Laporan ini merupakan tindak lanjut dari temuan video yang beredar di media sosial. Dalam video tersebut, terlihat bahwa kemasan Minyakita yang seharusnya berisi 1 liter hanya memiliki volume sekitar 750 ml. Video itu memperlihatkan seorang warga yang membuka segel kemasan Minyakita, lalu menuangkannya ke dalam gelas ukur, yang kemudian menunjukkan hasil pengukuran yang tidak sesuai dengan label kemasan.
Budi menegaskan bahwa pemerintah telah melakukan penyelidikan terhadap kasus ini. Ia juga mengungkapkan bahwa produsen yang sama sebelumnya pernah terlibat dalam kasus penumpukan barang.

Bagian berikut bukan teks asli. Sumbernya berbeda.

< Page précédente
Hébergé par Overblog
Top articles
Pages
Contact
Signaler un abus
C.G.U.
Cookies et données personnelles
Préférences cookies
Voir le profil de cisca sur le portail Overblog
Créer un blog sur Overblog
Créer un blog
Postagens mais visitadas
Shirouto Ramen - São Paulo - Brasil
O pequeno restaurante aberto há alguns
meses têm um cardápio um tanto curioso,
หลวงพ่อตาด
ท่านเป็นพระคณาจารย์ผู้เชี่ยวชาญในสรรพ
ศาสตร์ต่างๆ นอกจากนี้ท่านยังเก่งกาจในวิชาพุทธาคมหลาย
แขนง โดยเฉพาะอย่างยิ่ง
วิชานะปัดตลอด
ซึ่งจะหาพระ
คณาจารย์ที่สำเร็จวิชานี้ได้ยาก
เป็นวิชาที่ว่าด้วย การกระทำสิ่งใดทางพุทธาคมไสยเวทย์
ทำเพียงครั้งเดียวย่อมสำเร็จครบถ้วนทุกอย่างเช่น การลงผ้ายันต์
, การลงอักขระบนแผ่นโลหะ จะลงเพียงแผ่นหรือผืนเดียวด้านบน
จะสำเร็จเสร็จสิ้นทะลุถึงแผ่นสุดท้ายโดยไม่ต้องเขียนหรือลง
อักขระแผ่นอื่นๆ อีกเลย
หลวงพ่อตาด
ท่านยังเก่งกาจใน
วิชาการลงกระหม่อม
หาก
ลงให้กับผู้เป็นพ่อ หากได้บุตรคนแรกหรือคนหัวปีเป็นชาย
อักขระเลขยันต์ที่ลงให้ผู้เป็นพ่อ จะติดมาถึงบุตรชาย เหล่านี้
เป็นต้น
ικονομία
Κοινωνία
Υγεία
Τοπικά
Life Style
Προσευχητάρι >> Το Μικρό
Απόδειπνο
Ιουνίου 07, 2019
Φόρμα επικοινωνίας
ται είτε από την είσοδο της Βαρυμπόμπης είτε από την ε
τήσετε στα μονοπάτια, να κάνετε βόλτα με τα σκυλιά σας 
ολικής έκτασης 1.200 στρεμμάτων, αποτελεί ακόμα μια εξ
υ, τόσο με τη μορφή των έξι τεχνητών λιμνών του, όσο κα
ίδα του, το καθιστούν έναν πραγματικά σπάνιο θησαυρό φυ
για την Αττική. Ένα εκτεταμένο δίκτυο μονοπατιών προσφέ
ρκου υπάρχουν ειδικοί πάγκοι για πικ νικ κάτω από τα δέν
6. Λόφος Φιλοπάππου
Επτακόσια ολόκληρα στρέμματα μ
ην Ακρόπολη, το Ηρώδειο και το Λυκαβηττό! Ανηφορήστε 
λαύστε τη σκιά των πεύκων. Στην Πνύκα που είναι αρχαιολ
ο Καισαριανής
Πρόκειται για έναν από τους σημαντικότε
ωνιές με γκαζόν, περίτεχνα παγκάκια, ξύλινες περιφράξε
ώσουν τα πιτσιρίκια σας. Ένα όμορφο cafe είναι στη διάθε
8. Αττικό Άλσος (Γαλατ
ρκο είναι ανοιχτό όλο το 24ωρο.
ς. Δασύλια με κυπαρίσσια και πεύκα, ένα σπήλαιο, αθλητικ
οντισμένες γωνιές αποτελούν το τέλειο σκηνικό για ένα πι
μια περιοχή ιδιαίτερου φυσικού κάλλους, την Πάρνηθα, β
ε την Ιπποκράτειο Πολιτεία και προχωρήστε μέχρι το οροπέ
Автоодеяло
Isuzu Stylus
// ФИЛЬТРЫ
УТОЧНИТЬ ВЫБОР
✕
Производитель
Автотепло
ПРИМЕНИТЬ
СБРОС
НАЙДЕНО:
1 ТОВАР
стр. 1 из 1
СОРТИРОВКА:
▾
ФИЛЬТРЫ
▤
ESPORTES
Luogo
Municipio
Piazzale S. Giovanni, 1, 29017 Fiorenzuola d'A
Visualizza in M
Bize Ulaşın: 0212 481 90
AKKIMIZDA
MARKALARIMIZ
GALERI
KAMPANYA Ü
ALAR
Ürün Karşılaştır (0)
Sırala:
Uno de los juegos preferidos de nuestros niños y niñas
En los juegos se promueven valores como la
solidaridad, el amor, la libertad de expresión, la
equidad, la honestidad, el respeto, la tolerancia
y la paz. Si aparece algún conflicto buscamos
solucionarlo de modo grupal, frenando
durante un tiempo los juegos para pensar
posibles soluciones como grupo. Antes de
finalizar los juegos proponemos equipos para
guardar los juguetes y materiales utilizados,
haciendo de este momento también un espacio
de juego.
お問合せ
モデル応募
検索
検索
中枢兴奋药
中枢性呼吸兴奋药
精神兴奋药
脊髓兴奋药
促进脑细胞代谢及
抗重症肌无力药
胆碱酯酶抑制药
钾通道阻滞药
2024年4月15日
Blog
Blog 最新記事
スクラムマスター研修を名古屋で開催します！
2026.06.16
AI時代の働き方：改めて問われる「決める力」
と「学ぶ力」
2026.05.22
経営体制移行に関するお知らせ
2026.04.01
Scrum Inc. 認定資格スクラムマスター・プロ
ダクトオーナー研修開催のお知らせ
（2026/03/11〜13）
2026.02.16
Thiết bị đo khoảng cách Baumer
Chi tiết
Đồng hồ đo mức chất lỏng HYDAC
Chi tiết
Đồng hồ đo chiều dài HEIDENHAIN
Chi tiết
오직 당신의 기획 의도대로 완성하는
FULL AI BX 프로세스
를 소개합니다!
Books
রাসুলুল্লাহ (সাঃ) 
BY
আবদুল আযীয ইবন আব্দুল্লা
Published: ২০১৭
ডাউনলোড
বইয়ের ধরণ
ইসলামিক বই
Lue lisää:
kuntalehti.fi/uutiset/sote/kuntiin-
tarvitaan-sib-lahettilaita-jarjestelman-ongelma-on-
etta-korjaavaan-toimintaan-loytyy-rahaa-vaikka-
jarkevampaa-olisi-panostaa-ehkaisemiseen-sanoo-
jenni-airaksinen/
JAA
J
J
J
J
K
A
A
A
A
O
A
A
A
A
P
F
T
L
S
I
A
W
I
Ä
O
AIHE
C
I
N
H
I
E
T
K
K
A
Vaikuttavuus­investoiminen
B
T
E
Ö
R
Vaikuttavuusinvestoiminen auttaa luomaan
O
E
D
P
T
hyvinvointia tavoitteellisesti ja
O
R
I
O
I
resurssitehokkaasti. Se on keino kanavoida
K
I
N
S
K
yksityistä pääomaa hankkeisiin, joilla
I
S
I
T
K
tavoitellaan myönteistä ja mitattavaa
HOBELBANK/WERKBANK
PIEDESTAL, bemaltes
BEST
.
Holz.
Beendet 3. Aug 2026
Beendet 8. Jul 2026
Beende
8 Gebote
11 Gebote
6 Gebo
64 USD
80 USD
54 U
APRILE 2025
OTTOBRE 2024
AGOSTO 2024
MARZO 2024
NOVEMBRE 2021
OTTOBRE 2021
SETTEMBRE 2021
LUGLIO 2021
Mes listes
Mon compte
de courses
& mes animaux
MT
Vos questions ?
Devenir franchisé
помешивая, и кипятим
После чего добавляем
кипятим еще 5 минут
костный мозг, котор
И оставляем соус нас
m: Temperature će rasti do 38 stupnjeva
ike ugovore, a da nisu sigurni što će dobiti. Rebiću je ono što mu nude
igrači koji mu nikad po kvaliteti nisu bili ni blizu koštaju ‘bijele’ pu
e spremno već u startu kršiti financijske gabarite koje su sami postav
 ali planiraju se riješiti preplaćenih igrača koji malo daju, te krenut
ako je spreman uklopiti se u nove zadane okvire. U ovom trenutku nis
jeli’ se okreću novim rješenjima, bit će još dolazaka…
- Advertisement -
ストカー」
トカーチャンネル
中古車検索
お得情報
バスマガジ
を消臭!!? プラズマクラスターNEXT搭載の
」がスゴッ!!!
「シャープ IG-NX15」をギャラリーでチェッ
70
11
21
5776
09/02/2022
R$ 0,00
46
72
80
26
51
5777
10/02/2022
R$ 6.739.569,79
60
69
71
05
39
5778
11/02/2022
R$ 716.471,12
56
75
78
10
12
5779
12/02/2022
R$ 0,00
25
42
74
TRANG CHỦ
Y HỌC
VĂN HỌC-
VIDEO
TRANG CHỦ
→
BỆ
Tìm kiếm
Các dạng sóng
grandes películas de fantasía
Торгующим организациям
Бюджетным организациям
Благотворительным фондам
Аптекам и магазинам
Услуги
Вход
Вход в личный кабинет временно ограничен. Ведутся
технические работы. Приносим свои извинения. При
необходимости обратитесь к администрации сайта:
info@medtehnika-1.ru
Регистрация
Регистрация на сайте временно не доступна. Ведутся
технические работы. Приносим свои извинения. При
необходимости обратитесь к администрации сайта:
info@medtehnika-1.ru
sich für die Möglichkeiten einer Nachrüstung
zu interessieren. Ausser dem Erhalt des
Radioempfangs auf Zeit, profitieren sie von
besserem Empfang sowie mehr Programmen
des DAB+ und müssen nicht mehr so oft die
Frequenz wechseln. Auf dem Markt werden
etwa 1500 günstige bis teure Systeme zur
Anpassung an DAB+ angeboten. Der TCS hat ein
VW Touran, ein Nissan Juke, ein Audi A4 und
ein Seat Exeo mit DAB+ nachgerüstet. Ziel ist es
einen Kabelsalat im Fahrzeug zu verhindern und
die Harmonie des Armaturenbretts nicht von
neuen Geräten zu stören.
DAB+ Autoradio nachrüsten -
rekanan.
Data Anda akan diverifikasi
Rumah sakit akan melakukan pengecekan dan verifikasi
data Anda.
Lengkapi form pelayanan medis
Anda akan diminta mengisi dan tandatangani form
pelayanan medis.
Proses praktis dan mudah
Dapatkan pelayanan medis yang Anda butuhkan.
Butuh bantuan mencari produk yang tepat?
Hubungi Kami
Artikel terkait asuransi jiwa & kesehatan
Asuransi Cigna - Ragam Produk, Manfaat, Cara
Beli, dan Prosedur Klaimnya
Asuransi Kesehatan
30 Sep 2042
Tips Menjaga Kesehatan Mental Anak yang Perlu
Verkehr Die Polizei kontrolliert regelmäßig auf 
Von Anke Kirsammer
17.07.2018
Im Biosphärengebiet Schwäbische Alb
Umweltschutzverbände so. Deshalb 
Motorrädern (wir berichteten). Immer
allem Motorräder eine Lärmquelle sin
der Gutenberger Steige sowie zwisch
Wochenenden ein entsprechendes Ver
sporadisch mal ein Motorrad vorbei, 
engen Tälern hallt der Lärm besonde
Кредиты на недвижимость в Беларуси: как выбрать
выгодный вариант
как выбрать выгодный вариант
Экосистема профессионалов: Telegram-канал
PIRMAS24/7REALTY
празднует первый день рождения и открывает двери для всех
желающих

“Sudah kami tindaklanjuti. Sebenarnya itu produsen itu juga pernah kami (proses) yang dulu kasus penumpukan barang itu,” jelas Budi.
Saat ditanya mengenai perkembangan proses hukum, Budi menyatakan bahwa penyelidikan masih berlangsung. Ia meyakinkan bahwa saat ini kemasan Minyakita 1 liter yang beredar di pasaran telah sesuai dengan takaran yang seharusnya.
Selain itu, ia juga menyampaikan bahwa harga Minyakita kini telah kembali normal sesuai dengan Harga Eceran Tertinggi (HET) yang ditetapkan pemerintah, yakni Rp15.700 per liter.
Kasus ini menjadi sorotan publik karena berhubungan langsung dengan hak konsumen. Pemerintah berkomitmen untuk memastikan setiap produk yang beredar sesuai dengan standar yang ditetapkan, serta akan menindak tegas pelanggaran yang merugikan masyarakat.